## Exercise brief
Range to output from the entries below: the line containing "left back paw: (355, 563)" through the line containing "left back paw: (200, 412)". Set it down exactly, ends included, nothing else.

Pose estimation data
++++++++

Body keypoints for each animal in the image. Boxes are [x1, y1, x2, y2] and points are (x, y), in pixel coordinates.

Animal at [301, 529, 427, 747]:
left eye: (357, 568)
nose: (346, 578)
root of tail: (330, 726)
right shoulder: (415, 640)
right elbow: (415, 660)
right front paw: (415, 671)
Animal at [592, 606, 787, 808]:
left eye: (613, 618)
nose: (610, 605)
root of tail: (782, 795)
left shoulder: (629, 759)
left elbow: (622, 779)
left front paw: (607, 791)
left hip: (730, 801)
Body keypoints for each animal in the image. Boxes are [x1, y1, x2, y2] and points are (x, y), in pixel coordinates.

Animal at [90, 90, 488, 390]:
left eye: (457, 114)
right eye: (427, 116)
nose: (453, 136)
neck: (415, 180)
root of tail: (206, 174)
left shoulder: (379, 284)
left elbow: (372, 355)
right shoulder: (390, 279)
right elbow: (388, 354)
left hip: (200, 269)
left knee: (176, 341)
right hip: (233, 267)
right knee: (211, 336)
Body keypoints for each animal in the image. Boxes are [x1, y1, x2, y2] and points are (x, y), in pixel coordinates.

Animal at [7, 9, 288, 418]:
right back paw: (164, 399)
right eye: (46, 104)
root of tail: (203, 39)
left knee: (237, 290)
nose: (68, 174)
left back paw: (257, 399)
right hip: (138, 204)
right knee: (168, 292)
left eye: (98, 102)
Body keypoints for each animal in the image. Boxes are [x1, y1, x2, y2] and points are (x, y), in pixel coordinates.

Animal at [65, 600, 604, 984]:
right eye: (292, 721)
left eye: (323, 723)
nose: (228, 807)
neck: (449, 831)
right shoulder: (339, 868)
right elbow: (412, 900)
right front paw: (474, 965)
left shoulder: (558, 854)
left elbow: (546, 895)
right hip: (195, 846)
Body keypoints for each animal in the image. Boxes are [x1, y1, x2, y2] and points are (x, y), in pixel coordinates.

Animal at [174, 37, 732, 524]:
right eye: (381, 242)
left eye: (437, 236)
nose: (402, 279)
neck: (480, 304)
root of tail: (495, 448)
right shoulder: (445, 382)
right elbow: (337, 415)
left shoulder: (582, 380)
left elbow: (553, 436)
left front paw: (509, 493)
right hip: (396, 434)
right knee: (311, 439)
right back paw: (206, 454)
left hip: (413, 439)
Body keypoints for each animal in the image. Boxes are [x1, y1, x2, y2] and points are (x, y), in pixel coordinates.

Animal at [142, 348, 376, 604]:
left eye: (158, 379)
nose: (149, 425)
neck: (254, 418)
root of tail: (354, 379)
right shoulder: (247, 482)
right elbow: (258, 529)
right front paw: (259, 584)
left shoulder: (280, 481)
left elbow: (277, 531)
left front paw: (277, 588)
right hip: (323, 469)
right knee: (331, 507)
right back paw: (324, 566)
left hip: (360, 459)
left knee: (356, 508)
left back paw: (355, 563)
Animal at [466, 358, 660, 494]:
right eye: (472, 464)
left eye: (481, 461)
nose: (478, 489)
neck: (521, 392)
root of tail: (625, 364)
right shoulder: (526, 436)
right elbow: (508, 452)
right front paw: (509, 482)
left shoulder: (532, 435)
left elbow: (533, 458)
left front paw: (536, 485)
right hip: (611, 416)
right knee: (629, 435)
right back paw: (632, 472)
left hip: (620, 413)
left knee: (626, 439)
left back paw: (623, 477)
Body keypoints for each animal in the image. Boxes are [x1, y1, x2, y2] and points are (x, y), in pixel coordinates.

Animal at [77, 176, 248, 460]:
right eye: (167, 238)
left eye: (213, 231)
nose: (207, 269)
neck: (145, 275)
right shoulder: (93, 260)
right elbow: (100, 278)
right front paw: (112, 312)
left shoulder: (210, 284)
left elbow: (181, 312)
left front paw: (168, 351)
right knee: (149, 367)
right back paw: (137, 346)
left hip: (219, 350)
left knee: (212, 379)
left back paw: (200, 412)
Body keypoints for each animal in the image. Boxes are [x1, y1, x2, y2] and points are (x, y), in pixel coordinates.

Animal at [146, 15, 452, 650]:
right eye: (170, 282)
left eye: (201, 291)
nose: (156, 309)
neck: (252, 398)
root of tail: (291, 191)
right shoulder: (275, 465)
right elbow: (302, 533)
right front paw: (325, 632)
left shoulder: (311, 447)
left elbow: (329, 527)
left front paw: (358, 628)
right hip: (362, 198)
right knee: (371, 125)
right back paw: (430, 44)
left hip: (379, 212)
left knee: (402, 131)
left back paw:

++++++++

## Answer section
left back paw: (355, 563)
Animal at [466, 358, 660, 494]:
right eye: (472, 464)
left eye: (481, 461)
nose: (478, 489)
neck: (521, 392)
root of tail: (625, 364)
right shoulder: (526, 436)
right elbow: (508, 452)
right front paw: (509, 482)
left shoulder: (532, 435)
left elbow: (533, 458)
left front paw: (536, 485)
right hip: (611, 416)
right knee: (629, 435)
right back paw: (632, 472)
left hip: (620, 413)
left knee: (626, 439)
left back paw: (623, 477)
Body keypoints for each animal in the image. Boxes are [x1, y1, x2, y2] and points are (x, y), in pixel coordinates.

Animal at [77, 176, 248, 460]:
right eye: (167, 238)
left eye: (213, 231)
nose: (207, 269)
neck: (145, 275)
right shoulder: (93, 260)
right elbow: (100, 278)
right front paw: (112, 312)
left shoulder: (210, 284)
left elbow: (181, 312)
left front paw: (168, 351)
right knee: (149, 367)
right back paw: (137, 346)
left hip: (219, 350)
left knee: (212, 379)
left back paw: (200, 412)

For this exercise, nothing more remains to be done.